• **Assignment**
Write out exactly the lines below that run from the line containing "10. [Advanced Customizations](#advanced-customizations)" through the last line of the records.

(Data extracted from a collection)
↓
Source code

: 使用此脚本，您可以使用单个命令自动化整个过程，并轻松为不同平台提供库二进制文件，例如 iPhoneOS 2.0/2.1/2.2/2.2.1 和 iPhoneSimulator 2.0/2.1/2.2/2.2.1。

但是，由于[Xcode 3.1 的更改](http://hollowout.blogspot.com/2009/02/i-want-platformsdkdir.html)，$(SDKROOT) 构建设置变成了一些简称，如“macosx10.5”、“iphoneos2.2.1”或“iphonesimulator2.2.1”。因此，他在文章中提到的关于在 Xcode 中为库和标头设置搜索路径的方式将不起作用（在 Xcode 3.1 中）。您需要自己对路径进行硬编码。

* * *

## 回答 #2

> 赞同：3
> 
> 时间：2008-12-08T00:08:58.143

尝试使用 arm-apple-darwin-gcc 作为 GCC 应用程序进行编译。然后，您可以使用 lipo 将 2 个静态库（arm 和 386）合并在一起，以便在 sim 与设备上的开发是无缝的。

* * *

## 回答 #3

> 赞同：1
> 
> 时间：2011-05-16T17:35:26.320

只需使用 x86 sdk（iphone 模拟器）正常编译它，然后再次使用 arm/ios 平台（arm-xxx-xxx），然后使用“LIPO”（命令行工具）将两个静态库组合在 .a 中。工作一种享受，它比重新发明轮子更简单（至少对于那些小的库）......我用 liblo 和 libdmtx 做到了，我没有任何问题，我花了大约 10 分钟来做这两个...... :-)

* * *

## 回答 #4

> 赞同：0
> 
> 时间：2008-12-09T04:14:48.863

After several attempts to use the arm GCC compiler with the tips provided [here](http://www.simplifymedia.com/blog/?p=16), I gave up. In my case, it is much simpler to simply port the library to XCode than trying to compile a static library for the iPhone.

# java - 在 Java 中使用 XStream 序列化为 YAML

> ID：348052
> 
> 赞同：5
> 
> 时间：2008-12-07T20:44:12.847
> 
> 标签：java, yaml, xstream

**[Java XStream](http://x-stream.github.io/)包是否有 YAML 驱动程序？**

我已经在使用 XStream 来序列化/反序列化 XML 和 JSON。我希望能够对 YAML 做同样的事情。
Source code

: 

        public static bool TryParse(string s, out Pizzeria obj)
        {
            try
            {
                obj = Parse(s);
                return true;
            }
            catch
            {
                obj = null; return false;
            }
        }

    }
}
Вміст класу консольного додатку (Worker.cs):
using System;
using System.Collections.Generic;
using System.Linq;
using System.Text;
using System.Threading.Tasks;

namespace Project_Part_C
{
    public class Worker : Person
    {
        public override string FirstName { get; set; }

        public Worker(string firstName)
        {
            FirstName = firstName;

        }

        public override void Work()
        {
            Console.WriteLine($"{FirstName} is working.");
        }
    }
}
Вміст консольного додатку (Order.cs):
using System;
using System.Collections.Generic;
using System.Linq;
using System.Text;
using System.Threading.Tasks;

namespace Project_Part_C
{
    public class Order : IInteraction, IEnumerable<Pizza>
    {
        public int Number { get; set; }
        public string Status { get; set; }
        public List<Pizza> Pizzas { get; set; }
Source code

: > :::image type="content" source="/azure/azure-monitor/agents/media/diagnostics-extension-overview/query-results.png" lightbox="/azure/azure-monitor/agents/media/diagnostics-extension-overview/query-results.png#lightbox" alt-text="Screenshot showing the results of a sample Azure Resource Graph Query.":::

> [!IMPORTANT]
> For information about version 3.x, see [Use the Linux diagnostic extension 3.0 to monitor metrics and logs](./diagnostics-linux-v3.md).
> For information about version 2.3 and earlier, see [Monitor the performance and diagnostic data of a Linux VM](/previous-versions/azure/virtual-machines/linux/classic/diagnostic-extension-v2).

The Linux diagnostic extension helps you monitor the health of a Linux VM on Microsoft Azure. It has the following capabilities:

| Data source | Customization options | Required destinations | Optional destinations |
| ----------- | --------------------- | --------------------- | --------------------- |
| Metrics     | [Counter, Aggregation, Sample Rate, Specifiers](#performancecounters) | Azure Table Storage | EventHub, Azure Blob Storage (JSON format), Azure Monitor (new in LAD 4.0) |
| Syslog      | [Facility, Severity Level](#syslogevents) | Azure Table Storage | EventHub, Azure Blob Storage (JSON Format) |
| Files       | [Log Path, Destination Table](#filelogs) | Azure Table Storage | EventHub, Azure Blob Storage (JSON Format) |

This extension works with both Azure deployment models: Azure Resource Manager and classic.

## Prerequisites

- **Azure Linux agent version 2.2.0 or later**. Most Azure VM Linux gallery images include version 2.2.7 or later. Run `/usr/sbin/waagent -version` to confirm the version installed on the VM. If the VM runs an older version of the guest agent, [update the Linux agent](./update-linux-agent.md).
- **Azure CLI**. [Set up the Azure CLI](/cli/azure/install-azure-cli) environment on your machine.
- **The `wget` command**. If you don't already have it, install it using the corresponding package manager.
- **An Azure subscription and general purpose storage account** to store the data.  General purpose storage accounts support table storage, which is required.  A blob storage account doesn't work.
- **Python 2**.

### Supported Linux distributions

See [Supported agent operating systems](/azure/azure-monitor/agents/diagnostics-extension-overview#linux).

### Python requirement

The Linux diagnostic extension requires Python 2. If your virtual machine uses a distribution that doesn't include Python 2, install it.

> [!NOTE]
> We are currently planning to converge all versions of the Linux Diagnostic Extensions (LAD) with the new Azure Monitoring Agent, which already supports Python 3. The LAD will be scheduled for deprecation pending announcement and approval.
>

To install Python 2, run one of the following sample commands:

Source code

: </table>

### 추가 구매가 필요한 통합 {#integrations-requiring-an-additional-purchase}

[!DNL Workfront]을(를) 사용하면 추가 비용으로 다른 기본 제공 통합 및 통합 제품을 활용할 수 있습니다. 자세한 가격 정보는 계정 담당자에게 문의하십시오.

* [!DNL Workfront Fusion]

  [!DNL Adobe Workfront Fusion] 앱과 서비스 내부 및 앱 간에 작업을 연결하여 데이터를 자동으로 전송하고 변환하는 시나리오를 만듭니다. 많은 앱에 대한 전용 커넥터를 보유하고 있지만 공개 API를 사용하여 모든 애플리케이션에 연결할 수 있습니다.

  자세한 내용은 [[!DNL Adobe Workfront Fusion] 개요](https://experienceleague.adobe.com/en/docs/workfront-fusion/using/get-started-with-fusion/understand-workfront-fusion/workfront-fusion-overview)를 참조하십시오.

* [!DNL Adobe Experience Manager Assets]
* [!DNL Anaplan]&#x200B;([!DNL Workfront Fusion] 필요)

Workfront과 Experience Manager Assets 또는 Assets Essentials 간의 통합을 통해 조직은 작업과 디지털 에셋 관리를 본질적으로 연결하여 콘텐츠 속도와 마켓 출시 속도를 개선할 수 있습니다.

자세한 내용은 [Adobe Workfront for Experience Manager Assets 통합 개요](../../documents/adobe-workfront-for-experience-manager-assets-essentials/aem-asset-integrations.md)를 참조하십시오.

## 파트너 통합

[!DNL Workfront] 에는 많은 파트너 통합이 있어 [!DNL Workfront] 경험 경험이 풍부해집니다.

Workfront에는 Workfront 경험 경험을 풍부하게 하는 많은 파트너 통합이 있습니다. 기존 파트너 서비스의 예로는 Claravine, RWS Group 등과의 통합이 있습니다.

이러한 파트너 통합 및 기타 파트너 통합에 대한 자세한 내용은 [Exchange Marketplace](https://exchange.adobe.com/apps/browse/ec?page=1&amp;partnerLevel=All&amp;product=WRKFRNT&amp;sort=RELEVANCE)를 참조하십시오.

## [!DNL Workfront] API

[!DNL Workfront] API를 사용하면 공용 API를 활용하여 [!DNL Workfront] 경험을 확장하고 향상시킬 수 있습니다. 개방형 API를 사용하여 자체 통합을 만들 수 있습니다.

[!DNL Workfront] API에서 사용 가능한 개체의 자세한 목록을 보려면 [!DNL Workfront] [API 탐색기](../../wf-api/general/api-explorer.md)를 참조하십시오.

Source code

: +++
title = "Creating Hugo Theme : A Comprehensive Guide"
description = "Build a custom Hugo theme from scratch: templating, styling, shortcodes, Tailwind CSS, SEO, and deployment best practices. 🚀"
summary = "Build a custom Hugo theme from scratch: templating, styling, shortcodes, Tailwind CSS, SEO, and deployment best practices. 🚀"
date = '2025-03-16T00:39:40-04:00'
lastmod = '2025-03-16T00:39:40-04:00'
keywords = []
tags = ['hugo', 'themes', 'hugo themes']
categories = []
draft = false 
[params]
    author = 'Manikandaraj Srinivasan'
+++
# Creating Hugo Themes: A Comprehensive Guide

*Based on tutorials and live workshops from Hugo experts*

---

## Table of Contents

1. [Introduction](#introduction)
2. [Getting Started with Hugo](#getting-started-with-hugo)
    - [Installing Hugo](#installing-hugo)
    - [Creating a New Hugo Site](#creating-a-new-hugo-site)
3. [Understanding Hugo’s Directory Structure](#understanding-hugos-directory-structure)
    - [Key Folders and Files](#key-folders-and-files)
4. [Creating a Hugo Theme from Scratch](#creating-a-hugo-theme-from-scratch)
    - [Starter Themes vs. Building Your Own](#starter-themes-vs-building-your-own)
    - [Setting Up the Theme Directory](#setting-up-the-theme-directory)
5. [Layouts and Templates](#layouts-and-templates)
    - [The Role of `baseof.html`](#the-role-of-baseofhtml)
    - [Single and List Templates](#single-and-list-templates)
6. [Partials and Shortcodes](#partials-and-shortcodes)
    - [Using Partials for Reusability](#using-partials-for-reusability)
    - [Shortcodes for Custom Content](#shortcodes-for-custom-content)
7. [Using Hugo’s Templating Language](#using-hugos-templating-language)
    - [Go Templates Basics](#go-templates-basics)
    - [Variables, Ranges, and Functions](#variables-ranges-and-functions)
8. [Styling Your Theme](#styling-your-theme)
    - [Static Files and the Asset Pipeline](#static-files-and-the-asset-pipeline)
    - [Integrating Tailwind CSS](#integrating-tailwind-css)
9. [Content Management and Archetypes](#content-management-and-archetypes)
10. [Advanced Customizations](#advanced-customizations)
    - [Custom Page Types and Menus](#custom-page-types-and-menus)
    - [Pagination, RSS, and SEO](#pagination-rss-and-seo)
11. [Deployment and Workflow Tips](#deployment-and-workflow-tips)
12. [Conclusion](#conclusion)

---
↑
• **Response below**
10. [Advanced Customizations](#advanced-customizations)
    - [Custom Page Types and Menus](#custom-page-types-and-menus)
    - [Pagination, RSS, and SEO](#pagination-rss-and-seo)
11. [Deployment and Workflow Tips](#deployment-and-workflow-tips)
12. [Conclusion](#conclusion)

---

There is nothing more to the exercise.